Both Weisz and Colman first worked with Lanthimos on The Lobster, and he has lined up plum parts for the actors in this new work of sexual and political intrigue, which places backroom female power-brokering front and center. Men, seen largely as frivolous and pleasure-loving fops caught up in indoor duck racing and other ignoble sports, are almost an afterthought in The Favourite, and the movie has some fun contrasting the bright frippery of men’s finery of the era with the relatively sober attire of the women. Wearing a drag king getup consisting of a gray knee-length coat and breeches, Weisz cuts a more stern and imperious figure than any man in the picture, not to speak of the often supine queen, perpetually bellyaching in both senses of the word. Colman is becoming an old hand at playing British royalty, with a run as Elizabeth II in the Netflix historical drama The Crown and a turn as Elizabeth I in Hyde Park on Hudson (2012), but what she gives us here is a monarch as an overgrown, tantrum-prone toddler, a temperamental, sullen creature for whom the governing of an empire is a bother to be shunted onto others’ shoulders whenever possible, as she is far more preoccupied with her gout flare-ups than the tiresome War of the Spanish Succession.

Yorgos Lanthimos, The Favourite, 2018, 35 mm, color, sound, 119 minutes.

Colman is a tremendous comedian––her ability to plumb the depths of abjection already proved in her greatest role, the increasingly unstable Sophie in the long-running sitcom Peep Show (2003–15). Where The Lobster felt like a faithful translation of Lanthimos’s deadpan style—a broadly comic and brutally bleak absurdism recalling, at times, the acidity of Bertrand Blier—into a foreign tongue, The Favourite lands nearer to the UK tradition of farce as represented by Peep Show. A more precise comparison might be the vicious, often splenetic, put-down comedy that has been the stock-in-trade of Armando Iannucci, particularly in the various bloodbaths of verbal garroting he produced following the success of his The Thick of It (2005–12). The epithets fly fast and free in The Favourite, with cunt in particular given an exhaustive workout. And, as anachronistic period comedies go, Lanthimos’s film shows considerably more in the way of cinematic construction than Iannucci’s execrable, out-of-depth The Death of Stalin or Jeff Baena’s dirty Decameron burlesque, The Little Hours (both 2017).

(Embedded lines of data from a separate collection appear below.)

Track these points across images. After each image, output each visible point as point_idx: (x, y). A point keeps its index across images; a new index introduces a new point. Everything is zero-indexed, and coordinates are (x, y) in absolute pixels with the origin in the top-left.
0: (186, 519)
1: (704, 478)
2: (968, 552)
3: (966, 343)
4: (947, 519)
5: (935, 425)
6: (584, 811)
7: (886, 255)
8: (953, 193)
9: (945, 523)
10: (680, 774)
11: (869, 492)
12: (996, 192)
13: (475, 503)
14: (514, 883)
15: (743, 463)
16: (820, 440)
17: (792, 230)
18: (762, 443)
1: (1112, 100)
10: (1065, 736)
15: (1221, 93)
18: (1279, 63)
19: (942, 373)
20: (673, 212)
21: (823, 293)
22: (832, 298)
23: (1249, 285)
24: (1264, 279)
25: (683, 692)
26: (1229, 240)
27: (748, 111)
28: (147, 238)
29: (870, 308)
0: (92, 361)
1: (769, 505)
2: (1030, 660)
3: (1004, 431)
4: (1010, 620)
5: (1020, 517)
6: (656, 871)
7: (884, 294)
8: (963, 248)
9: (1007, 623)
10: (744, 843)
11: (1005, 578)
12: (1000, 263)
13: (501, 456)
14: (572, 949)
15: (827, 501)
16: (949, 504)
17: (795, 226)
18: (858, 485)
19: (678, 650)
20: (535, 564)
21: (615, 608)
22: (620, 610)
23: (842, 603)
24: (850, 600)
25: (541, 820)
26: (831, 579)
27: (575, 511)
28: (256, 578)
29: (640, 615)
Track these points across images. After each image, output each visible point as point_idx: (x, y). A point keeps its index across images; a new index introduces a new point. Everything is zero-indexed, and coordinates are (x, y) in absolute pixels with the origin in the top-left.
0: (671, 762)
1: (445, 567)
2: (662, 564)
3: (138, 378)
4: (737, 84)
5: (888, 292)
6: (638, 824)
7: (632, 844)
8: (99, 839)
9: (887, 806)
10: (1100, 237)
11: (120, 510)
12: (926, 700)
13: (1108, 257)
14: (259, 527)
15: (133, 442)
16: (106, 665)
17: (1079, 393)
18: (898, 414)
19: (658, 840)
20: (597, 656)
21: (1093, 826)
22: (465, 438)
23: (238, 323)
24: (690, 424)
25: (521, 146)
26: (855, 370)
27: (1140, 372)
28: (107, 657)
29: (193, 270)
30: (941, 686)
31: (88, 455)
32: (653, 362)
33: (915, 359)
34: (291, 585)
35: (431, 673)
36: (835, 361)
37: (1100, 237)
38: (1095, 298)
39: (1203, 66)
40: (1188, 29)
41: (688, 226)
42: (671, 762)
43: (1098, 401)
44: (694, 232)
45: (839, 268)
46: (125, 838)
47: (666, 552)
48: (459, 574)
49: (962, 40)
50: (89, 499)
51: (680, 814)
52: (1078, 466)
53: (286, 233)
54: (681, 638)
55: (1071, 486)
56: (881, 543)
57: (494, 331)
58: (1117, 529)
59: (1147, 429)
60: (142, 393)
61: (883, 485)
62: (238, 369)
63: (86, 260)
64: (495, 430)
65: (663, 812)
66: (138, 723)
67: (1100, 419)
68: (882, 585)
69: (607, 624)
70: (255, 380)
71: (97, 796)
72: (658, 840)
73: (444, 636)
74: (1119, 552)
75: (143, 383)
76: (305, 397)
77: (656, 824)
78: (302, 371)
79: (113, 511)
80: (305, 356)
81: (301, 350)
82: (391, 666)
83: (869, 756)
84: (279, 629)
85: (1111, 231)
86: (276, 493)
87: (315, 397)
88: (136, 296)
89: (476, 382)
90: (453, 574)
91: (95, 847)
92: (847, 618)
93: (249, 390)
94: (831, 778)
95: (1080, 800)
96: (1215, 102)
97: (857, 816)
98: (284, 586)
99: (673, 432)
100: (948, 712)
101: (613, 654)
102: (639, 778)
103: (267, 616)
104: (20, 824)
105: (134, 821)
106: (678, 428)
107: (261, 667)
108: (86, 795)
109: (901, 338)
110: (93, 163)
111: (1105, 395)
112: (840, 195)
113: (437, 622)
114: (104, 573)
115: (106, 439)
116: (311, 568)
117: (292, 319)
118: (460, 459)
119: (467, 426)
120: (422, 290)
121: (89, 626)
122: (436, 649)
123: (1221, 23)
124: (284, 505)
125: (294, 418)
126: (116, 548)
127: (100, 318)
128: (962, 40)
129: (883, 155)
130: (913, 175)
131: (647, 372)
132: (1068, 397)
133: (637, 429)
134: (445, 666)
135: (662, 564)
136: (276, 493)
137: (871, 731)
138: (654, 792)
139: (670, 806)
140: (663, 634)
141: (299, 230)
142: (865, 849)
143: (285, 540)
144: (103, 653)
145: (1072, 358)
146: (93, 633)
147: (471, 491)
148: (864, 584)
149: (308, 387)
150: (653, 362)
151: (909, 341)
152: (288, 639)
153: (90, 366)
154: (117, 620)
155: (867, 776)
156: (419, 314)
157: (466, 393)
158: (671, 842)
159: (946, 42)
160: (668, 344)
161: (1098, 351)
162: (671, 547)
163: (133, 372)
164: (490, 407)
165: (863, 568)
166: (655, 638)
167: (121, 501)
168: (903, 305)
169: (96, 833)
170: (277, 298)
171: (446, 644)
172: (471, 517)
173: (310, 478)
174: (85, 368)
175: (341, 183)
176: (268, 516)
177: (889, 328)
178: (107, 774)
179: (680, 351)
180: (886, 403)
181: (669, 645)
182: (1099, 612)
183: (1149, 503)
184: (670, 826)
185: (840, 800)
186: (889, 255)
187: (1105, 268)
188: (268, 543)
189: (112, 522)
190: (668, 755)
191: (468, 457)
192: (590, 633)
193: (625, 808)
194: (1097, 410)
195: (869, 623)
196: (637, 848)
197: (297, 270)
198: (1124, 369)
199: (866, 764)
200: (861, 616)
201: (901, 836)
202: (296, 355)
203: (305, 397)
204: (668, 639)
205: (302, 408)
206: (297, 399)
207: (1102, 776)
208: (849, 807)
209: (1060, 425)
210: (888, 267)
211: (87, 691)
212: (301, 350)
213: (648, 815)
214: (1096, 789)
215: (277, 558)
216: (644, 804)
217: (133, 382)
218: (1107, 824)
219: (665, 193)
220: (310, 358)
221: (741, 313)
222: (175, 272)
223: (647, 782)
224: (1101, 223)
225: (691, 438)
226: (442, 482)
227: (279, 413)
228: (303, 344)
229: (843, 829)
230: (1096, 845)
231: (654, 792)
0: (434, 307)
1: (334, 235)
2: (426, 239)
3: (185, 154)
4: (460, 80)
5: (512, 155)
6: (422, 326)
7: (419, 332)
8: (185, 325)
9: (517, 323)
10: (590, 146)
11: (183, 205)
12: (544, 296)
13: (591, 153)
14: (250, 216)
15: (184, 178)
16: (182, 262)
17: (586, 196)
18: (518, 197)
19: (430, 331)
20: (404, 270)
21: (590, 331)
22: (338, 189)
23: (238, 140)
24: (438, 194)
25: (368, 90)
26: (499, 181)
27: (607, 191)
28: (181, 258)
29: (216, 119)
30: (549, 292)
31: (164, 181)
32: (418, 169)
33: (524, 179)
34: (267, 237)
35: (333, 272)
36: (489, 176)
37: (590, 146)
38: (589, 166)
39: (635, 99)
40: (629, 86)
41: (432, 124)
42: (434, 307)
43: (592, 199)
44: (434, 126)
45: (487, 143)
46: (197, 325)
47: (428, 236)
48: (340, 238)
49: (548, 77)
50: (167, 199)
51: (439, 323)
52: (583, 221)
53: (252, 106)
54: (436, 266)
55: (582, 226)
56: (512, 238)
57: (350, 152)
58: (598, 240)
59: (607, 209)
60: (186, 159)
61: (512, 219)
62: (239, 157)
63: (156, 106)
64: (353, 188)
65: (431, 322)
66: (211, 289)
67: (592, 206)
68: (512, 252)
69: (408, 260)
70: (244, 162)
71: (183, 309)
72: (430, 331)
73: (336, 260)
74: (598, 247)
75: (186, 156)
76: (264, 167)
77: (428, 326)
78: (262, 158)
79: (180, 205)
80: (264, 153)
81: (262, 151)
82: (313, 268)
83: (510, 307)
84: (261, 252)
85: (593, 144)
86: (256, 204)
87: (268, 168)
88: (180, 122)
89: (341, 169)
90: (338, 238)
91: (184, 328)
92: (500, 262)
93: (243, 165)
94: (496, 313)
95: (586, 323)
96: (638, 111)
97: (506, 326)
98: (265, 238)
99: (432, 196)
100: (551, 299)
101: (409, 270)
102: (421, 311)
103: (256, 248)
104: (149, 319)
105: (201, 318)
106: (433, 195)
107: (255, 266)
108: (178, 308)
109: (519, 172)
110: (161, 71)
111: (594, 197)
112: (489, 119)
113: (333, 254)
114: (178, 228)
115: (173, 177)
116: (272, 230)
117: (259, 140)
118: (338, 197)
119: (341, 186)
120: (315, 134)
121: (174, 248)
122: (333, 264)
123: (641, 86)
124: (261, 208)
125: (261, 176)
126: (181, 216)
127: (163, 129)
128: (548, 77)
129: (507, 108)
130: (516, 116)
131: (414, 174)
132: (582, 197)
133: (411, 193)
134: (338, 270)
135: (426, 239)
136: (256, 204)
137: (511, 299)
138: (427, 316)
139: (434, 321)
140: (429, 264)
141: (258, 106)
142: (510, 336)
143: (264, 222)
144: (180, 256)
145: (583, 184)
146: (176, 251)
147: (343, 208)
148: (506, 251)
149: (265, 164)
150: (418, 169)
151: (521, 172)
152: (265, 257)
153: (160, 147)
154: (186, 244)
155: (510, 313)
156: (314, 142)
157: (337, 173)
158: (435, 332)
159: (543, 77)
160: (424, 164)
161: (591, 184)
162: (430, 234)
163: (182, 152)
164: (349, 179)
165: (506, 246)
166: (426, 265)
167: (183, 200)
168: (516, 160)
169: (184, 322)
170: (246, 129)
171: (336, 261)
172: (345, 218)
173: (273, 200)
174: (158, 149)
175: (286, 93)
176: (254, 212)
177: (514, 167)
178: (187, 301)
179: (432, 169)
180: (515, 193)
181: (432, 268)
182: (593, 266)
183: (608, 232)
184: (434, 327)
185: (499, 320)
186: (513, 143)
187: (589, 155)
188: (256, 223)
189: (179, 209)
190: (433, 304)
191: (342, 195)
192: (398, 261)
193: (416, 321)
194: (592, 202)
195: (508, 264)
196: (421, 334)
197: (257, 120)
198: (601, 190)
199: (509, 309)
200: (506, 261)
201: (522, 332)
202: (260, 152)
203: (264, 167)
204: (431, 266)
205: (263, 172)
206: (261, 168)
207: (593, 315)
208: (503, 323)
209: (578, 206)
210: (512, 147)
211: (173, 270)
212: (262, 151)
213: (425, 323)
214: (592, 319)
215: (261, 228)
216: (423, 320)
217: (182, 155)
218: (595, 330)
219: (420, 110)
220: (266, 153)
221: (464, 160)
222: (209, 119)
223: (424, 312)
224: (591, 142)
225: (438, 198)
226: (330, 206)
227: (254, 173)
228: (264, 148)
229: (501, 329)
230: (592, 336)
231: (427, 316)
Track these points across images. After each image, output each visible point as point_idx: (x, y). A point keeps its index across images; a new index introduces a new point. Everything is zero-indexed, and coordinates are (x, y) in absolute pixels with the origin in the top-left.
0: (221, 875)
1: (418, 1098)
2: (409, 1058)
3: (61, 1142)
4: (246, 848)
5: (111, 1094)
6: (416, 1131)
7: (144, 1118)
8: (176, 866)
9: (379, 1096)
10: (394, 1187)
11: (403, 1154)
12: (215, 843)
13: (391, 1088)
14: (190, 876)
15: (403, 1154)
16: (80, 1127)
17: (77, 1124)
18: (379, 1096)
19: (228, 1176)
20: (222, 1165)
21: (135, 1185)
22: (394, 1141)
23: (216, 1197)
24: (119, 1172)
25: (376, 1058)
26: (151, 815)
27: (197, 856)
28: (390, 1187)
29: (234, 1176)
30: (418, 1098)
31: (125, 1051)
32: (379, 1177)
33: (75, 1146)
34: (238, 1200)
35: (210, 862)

In the company of Lanthimos’s own work, The Favourite certainly “plays” better than the suburb-transposed tragedy in The Killing of a Sacred Deer—but it is less compelling in its successes than the latter film is in its failures. Lanthimos’s body of work to this point isn’t made up of an uninterrupted string of masterworks, but he’s proved himself an engrossingly aggravating talent, an itch it’s a pleasure to scratch, worth following if for no other reason than his willingness to experiment with performance, to lead his actors away from the theatrical-naturalistic polarity on which the great majority of screen performances can be located, and into terra incognita. The Favourite is, recognizably, a well-acted movie, full of briskly bitchy backbiting, but the films that preceded it created a performance style that asks viewers to reconsider their existing criteria of good and bad.

The competition between Sarah and Abigail to win the queen boils down to two contrasting styles of courtship: Sarah’s honest but sometimes savage tough love, and Abigail’s insincere, calculated obsequiousness. In finally preferring the latter, Anne will doom all three—a moral that gains inadvertent pathos, coming as it does at the end of Lanthimos’s most pandering film, a work in which his eccentricity seems, for the first time, studied. He has been exasperating before, but exasperation is a price worth paying for dealing with certain talents. It is harder to know what to do with a Lanthimos that is merely able and entertainingly acrid—I only hope not to see the likes of him again.

The Favourite opens in theaters on November 23.